En Sevenmad conservan ese espíritu underground por el que uno asociaba el skate con bandas como Black Flag, Hüsker Dü o Dinosaur Jr., aunque luego la música de los vídeos oscilara desde el jazz hasta el rap. Organizan exposiciones y fiestas secretas. Rogelio González, uno de sus realizadores, cuenta que entre sus proyectos figura lanzar una marca de ropa inspirada en cómo vestían sus abuelos. Para grabar usan cámaras de VHS y distorsionan las imágenes de forma analógica usando aparatos antiguos. El skate como una manifestación artística. No en vano uno de los primeros trabajos del cineasta Spike Jonze fue Video Days, grabado en 1991 para la compañía Blind en el que debutaba el actor y skater profesional Jason Lee. Al año siguiente, Virtual Reality, el vídeo de la compañía Plan B, se estrenaba en La Jolla, el Museo de Arte Contemporáneo de San Diego.
“Haz lo que quieras y pásalo bien”. No es una filosofía profunda, pero sí parte del mensaje. Eso era lo que hacía Ignacio Echeverría, el skater español asesinado por unos yihadistas el pasado mes de junio en Londres, cuando trataba de salvar a otros transeúntes usando su tabla como arma de defensa. Echeverría era un abogado que patinaba por pasión. Conozco empresarios, odontólogos, chefs, gente que no coincidiría nunca de no ser por el skate.
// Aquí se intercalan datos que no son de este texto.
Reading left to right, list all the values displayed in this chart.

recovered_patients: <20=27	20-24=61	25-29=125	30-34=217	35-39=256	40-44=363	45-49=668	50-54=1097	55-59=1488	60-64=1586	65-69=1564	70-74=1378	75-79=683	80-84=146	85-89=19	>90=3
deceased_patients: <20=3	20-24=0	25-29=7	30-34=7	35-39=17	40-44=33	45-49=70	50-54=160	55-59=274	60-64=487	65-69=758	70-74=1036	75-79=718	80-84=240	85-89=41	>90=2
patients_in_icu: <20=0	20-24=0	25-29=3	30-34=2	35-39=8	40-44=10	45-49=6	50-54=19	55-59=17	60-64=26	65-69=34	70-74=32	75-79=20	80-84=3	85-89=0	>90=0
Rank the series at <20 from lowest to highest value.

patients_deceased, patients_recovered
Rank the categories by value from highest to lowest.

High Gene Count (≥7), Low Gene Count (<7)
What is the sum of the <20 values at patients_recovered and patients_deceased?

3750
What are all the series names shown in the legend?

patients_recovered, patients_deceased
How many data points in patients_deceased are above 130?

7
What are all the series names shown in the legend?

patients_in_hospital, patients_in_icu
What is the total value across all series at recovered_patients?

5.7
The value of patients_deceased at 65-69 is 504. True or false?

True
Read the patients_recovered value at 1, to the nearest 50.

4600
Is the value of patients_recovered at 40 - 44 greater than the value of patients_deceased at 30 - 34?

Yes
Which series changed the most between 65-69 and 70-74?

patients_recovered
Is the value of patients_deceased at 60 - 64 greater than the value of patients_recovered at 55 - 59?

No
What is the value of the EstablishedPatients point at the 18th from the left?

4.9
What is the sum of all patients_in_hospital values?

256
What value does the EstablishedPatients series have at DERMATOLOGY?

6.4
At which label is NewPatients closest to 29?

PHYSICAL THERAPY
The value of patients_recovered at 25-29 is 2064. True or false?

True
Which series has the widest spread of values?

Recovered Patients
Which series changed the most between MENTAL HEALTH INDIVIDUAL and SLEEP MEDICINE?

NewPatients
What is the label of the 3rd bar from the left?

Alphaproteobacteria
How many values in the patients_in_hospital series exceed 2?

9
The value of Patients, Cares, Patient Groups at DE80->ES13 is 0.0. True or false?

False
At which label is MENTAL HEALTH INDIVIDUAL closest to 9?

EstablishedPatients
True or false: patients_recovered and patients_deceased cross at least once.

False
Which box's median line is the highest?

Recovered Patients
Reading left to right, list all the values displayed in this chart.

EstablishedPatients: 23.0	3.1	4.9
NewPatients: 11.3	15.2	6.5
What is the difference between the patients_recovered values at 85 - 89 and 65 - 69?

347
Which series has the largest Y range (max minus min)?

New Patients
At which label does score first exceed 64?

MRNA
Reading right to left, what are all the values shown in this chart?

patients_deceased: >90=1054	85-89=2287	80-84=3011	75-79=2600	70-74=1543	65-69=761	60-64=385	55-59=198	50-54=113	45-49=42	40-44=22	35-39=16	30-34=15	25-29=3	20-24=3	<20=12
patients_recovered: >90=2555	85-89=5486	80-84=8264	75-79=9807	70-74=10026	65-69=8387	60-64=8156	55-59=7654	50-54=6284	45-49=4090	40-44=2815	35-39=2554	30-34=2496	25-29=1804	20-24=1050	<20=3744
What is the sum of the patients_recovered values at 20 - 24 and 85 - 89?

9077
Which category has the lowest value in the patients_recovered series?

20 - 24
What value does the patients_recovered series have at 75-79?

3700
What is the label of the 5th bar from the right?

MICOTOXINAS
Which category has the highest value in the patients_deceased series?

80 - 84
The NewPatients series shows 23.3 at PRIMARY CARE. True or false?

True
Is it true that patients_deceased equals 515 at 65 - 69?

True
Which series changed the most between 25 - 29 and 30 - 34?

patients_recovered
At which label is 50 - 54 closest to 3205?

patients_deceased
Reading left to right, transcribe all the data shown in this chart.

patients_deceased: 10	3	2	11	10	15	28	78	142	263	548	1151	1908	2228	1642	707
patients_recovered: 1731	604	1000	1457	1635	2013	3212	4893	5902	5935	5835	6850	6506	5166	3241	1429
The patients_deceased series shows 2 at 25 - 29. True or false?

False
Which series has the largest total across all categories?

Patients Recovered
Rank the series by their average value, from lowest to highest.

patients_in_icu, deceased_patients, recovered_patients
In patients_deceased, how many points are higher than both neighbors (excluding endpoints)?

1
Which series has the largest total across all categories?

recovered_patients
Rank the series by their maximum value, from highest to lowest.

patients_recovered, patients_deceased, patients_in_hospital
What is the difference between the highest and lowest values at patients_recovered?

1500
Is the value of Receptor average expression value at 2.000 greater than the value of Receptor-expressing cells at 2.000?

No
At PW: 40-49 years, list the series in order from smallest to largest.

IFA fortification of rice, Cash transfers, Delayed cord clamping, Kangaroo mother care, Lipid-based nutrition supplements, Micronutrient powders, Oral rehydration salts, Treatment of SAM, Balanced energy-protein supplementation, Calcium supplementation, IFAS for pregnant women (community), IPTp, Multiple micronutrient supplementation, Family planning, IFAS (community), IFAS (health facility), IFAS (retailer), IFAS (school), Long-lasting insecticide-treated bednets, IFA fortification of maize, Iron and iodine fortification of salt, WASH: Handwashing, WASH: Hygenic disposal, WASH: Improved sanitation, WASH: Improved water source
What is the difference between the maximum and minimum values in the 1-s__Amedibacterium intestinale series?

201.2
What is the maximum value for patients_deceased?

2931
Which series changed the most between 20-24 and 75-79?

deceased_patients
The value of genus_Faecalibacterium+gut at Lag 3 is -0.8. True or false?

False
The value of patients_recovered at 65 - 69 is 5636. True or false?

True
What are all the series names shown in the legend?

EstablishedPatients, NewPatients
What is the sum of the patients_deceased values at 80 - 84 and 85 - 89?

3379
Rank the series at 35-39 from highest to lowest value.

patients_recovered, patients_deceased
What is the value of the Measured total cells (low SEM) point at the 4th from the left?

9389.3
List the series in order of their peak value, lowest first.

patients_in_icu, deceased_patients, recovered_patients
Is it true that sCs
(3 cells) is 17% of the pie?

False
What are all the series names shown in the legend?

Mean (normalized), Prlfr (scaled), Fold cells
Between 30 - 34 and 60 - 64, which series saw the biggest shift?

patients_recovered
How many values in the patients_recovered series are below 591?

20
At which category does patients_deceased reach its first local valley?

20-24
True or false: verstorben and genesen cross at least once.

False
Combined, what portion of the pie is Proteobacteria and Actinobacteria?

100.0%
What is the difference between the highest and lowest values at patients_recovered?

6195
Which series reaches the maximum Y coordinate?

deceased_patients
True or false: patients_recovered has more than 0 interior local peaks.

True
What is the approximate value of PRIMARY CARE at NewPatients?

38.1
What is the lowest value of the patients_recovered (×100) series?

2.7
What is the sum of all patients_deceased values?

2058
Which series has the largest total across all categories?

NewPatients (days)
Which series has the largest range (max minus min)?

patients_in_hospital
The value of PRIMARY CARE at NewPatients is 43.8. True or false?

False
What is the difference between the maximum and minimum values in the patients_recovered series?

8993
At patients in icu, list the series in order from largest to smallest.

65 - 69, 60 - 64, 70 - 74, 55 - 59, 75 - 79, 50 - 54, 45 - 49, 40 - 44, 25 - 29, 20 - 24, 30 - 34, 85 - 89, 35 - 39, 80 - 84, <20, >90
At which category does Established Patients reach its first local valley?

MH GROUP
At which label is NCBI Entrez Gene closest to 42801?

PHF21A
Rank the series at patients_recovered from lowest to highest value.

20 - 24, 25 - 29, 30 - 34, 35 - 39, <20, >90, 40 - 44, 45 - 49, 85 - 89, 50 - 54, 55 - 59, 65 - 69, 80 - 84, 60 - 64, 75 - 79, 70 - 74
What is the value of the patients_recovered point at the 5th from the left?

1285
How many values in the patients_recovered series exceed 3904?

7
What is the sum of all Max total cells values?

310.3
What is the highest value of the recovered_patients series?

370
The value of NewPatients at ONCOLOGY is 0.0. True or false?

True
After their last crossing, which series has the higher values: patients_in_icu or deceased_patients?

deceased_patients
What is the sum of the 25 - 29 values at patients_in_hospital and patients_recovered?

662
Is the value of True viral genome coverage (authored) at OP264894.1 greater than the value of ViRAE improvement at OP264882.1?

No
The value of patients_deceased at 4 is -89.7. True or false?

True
Donde realmente se aprende a patinar es en la calle, pero el vídeo siempre ha desempeñado un papel importante en la vida del skater. En Internet abundan los tutoriales. Felipe Bartolomé, otro miembro de Sevenmad promocionado por varias marcas, aclara que los vídeos ya no son como antes. Ya no se editan esas películas de 30 minutos que cambiaron la forma de patinar: “Hoy en día, nada más levantarte verás cincuenta vídeos de gente haciendo cosas increíbles en menos de un minuto en Instagram. No importa la dificultad del truco que se graba, sino lo que se transmite a través del estilo del vídeo. Con estilo me refiero a la forma de patinar, grabar y editar”, dice. Además, añade, un vídeo muestra la esencia de una ciudad, con tomas que no solo tienen que ver con el patín. Desde Chile se pueden conocer plazas y calles de Brasil que no están en las guías turísticas, y desde Brasil hacer lo mismo con China. Bartolomé no deja de ver chavales patinando por las calles, usando la tabla también como medio de transporte. Aunque otros grupos prefieren los skateparks. Como Antonio Gómez López, director de arte en producciones audiovisuales a punto de cumplir los 40 años, que frecuentaba Móstoles porque era el punto de reunión con sus colegas. “Ir al skatepark era lo más práctico para todos, era el pretexto para mantener los vínculos del barrio, porque patinabas, pero, sobre todo, veías a tus amigos. Pero un día el skatepark se convirtió en un aparcamiento, cemento más rentable que el invertido para la diversión de unos vecinos”.
Los chavales que patinan ahora reclaman más la calle que un parque cerrado para ellos, buscan la libertad y ese derecho a ser salvaje y feliz que todos hemos ejercido. “Skate or die” pintaba con mis amigos en nuestros skates. Patina o muere. De momento todos seguimos patinando, ninguno ha muerto, y cada día, en Los Ángeles, Seattle, California, Lima o donde sea que estén, se pasean por las mismas calles haciendo volar su imaginación. Así se mantienen vivos.